Видел также бессмысленно плутающую в дворцовом лабиринте Лаодику; понял, куда она, сама того не подозревая, движется.
«Если я не вмешаюсь, — подумал Менкаура, — им конец... Во всяком случае, Эпею. Олух просто не представляет, сколько выносливости потребует полет над просторами Внутреннего моря. И уже сейчас растрачивает силы без оглядки, попусту, без остатка».
Догадали же... как там у них, эллинов, говорится? Догадали же гарпии пробираться в подземелье к андротавру! О чем только думал Эпей, любопытно знать?
Менкаура вздохнул.
Допустим даже, мастеру посчастливится улизнуть от чудовища — а это было весьма затруднительно... Изнуренный бегом, возможно стычкой, в которой мог рассчитывать исключительно на милость богов да на свои клинки, Эпей окажется просто не в состоянии выдержать грядущий полет — первый, кстати; полет на ощупь, наобум, требующий полной сосредоточенности, сообразительности, ловкости...
А ничего этого и не будет у измотанного, невыспавшегося, пережившего немалые потрясения человека...
Менкаура любил Эпея, любил Иолу, желал обоим всяческого добра — и глубоко презирал предержащих власть в Кидонском дворце. «Ватага преступников», — часто размышлял писец, глядя в пространство и морща чело.
«Если бы не уговор, не обещание отслужить ровно десять лет... Если бы не злополучное происшествие в нильских тростниках, понудившее искать приюта за морем, покуда история не сотрется в памяти соплеменников!.. Нечего делать, надобно жить среди дворцовой сволочи, притворяясь, будто не ведаешь, не смыслишь, не подозреваешь...»
Разумеется, египтянин отлично мог предоставить Иолу и Эпея их собственной участи, раздеться, лечь в постель и до утра забыться крепким, здоровым сном.
Но тогда Менкаура не был бы Менкаурой, надежным, верным другом, честным учеником служивших доброму богу Тоту жрецов, искушенным адептом белой магии.
Писец попросту не был бы собой.
Пожав плечами, буркнув беззлобное ругательство, египтянин поднялся, потянулся, расправляя затекшие от долгой неподвижности мышцы и суставы.
Проворно и уверенно собрал необходимые принадлежности.
Замкнул за собою дверь комнаты и заторопился по коридору в сторону гинекея.
«Натворили безумств, а посоветоваться, прежде нежели очертя голову бросаться в неведомый поток — не пожелали. Хотя... Понять можно: и побаивались, и времени оставалось в обрез».
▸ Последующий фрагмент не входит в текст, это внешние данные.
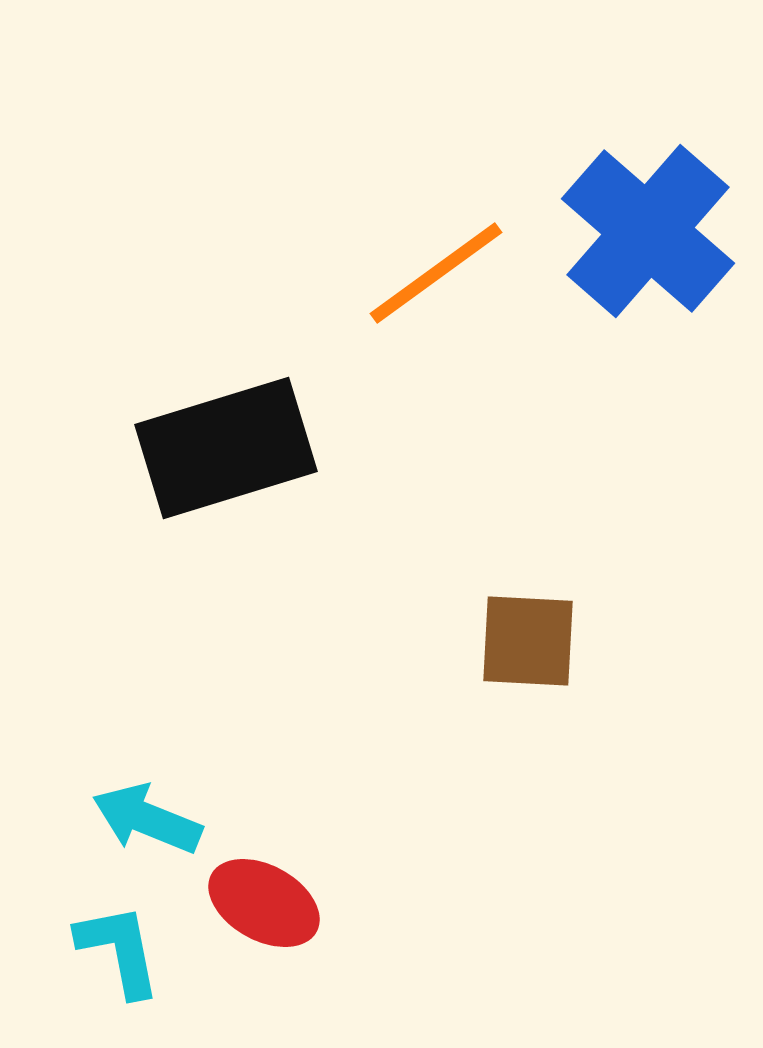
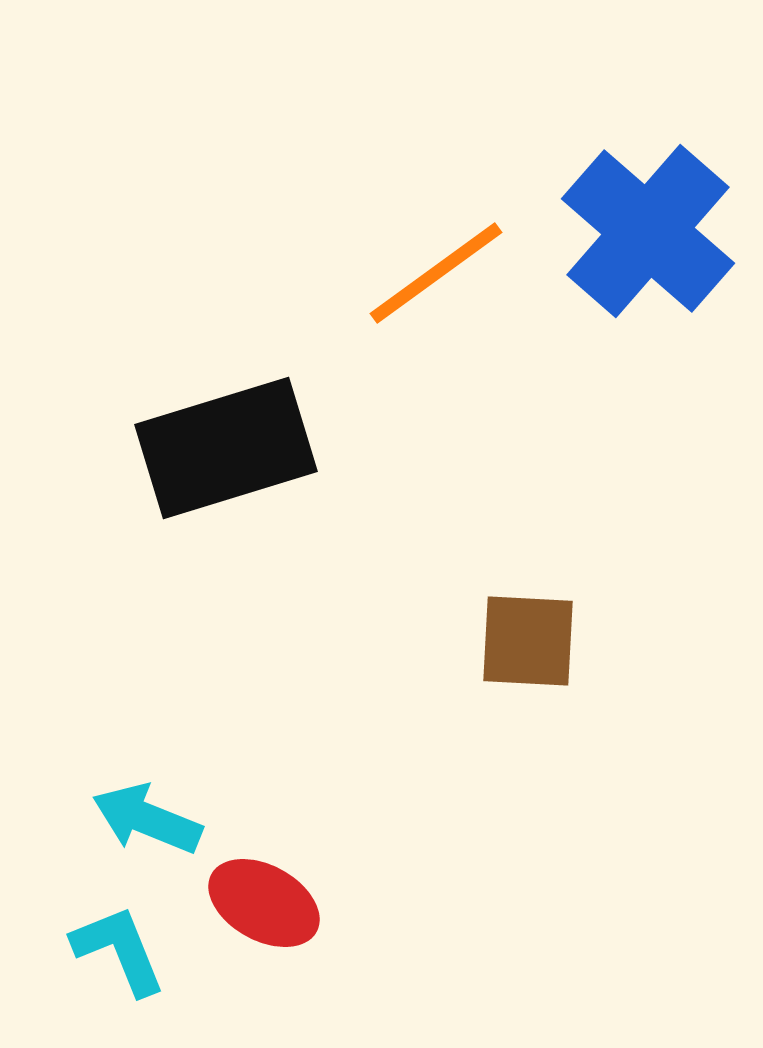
cyan L-shape: rotated 11 degrees counterclockwise
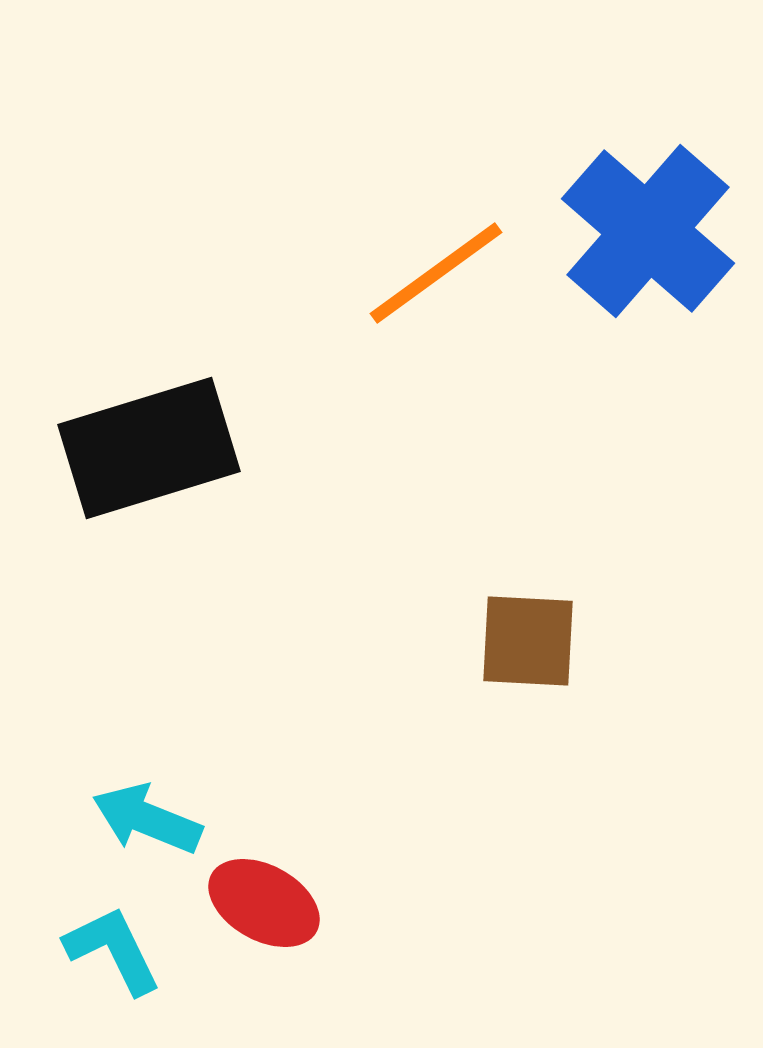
black rectangle: moved 77 px left
cyan L-shape: moved 6 px left; rotated 4 degrees counterclockwise
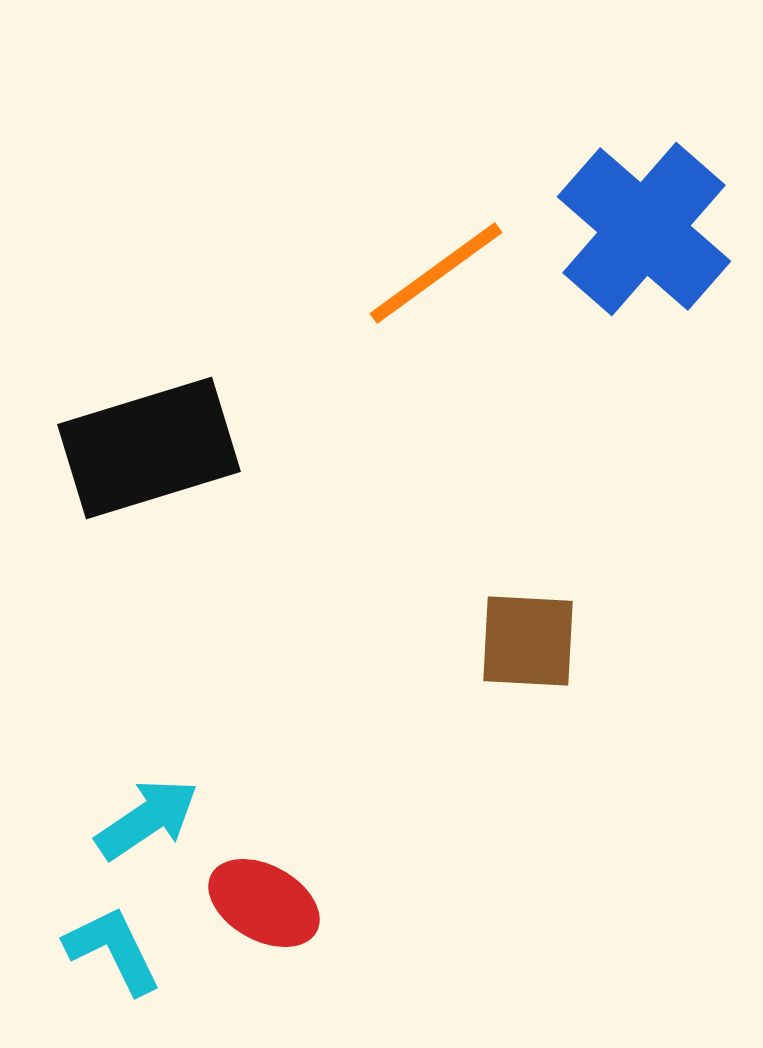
blue cross: moved 4 px left, 2 px up
cyan arrow: rotated 124 degrees clockwise
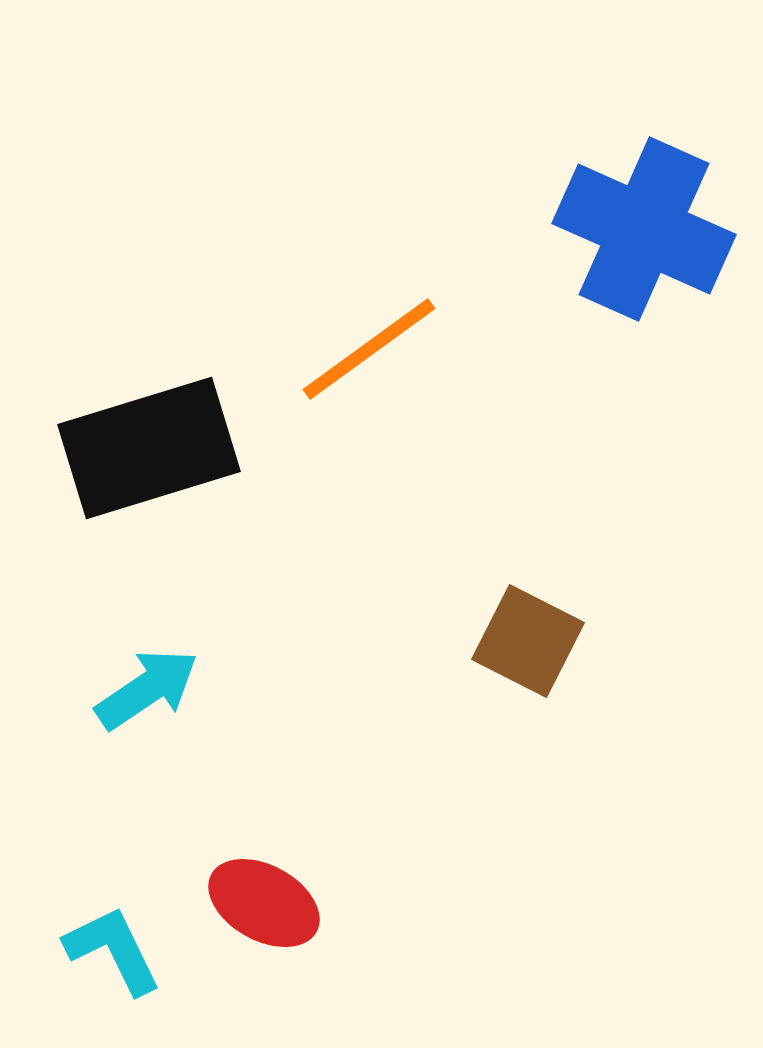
blue cross: rotated 17 degrees counterclockwise
orange line: moved 67 px left, 76 px down
brown square: rotated 24 degrees clockwise
cyan arrow: moved 130 px up
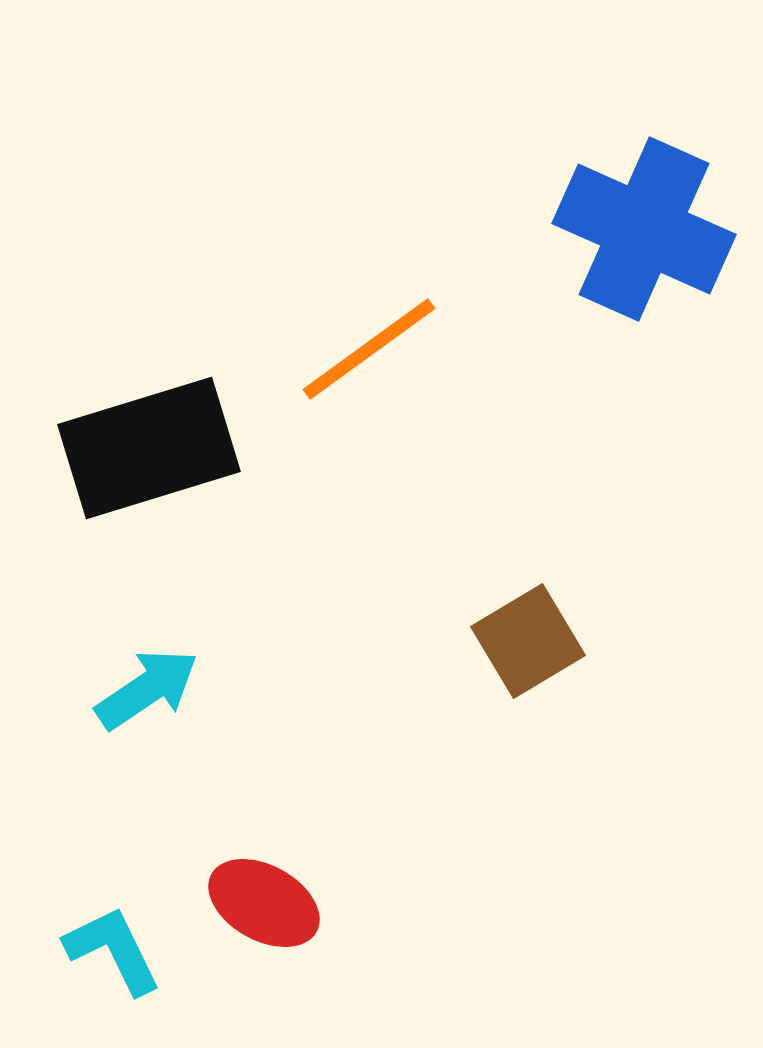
brown square: rotated 32 degrees clockwise
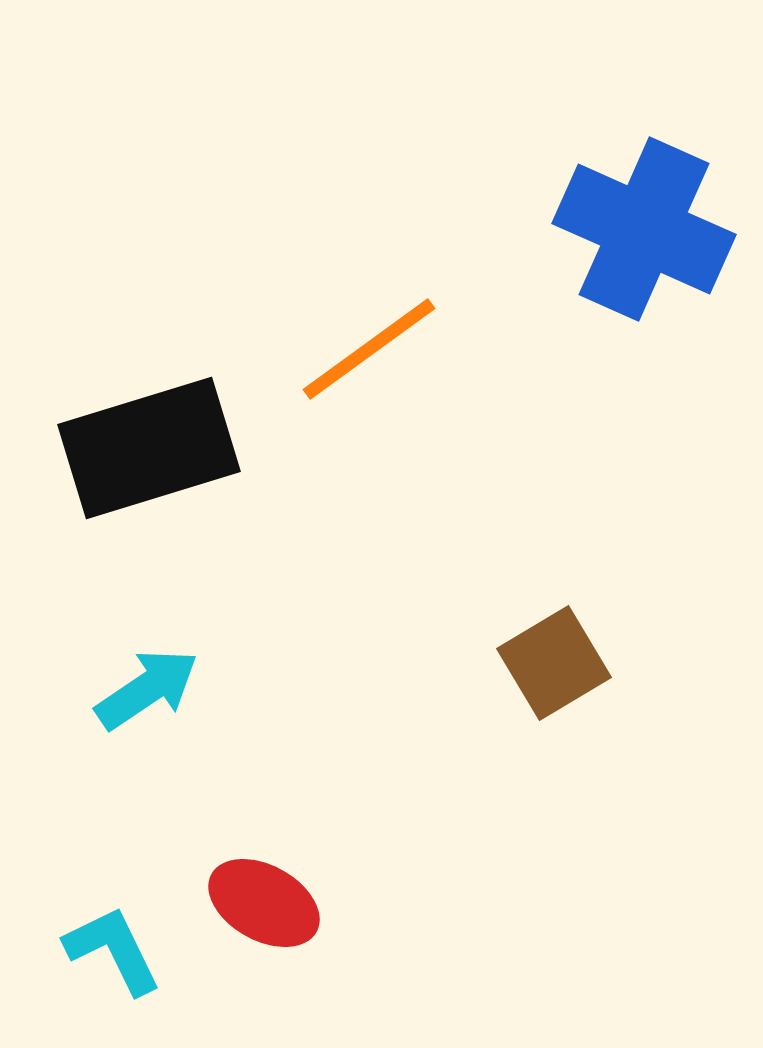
brown square: moved 26 px right, 22 px down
Он глядел по сторонам таким взором, точно впервые очутился в Кидонском дворце и дивная архитектура, живопись, роскошное убранство залов и покоев были в диковинку.
«Чудная культура! Несравненная цивилизация — неизмеримо краше и человечнее кемтской... Трудолюбивый, по большей части очень добрый и одаренный народ! Во что превратила бы остров эта разбойничья шайка через десять-пятнадцать лет, пустив Кефтиу по миру, сделав ненавистным всякому честному чужеземцу! И все — исключительно ради утоления диких похотей... Как обидно, право слово — как обидно!»
Двое стражей, караулившие доступ в гинекей, подтянулись и встретили Менкауру положенным вопросом:
— Зачем, надолго ли, по чьему повелению?
Менкаура хладнокровно извлек из набедренной повязки-фартука хрустальный шарик — несравненно меньшего размера, нежели оставшийся позади, в наглухо закрытой спальне.
Блестящая, прозрачная сфера имела в поперечнике примерно две аттических пяди.
— Глядите, — сказал египтянин, воздевая зажатый меж указательным и большим перстами шарик, подставляя отблескам светильников, заставляя сверкать и рассылать по сторонам яркие блики. — Глядите внимательно.
Стража хорошо знала царевичева наставника, уважала за мягкость обращения, мудрость и доброжелательность (по крайней мере, внешнюю).
Подвоха не чаял никто.
Воины машинально повиновались.
— Пристально смотрите, — повторил Менкаура. — Теперь хорошо... Теперь очень хорошо. Усните. Немедленно.